Eine kritische Stellungnahme zur Berliner Demo vom 9. November von Wolf-Dieter Narr und Roland Roth
Das Komitee für Grundrechte und Demokratie veröffentlichte aus Anlass der Berliner Großdemo am 9. November 2000 eine Erklärung, die mit der "anständigen" Politprominenz schwer ins Gericht geht. Das Komitee hat mit der Kritik absolut Recht, soweit sie sich auf die Scheinheiligkeit der Regierenden bezieht, die für eine weltoffene, tolerante und ausländerfreundliche plädieren und gleichzeitig Asylbewerber und Flüchtlinge abschieben (lassen) und weiter an der uneinnehmbaren "Festung Europa" bauen.
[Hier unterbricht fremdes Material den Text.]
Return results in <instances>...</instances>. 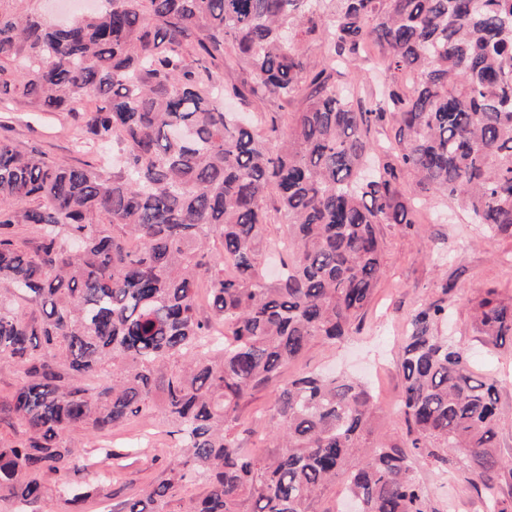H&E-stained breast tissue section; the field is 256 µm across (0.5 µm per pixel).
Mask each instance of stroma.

In der Pauschalität, in der die Kritik vorgetragen wird und damit auch den Großteil der 200.000 Menschen trifft, der guten Glaubens etwas gegen Rechts tun wollte, sind Zweifel angebracht, ob hier nicht über das Ziel hinaus geschossen wird. Auf der Kundgebung hat ja nicht nur Bundespräsident Rau gesülzt, sondern es sprach z.B. auch der Präsident des Zentralrats der Juden in Deutschland, Paul Spiegel. (Hier geht es zu seiner Rede). Und der hatte etwas zu sagen! -
Köln, den 9. November 2000
November 2000 - Oder wie die etablierten Gruppen der Bundesrepublik
Deutschland deutsche Schuld umlenken, Symbole mißbrauchen und nichts tun,
mißhandelten Menschen zu helfen
Große Demonstrationen sind angekündigt. Sie werden heute stattfinden. In
Berlin mit über 100.000 Menschen und mehr. Organisiert vom bundesdeutschen
"Bündnis für Toleranz“ und den vielen, die ihm wohlgesinnt mitlaufen. Froh,
kostenlos an einer machtvollen Manifestation von oben teilzunehmen, vergeßlich
darüber, was die hauptsächlich Aufrufenden getan haben, bis zur Stunde
versäumen und nicht tun wollen; oder weil sie´s nicht besser wissen.
Diese Demonstration ist jedoch eine mehrfache Perversion. Sie ist ein
angehäuftes Ärgernis symbolischer Enteignung und praktischer
Zahlungsverweigerung bis in den Tod.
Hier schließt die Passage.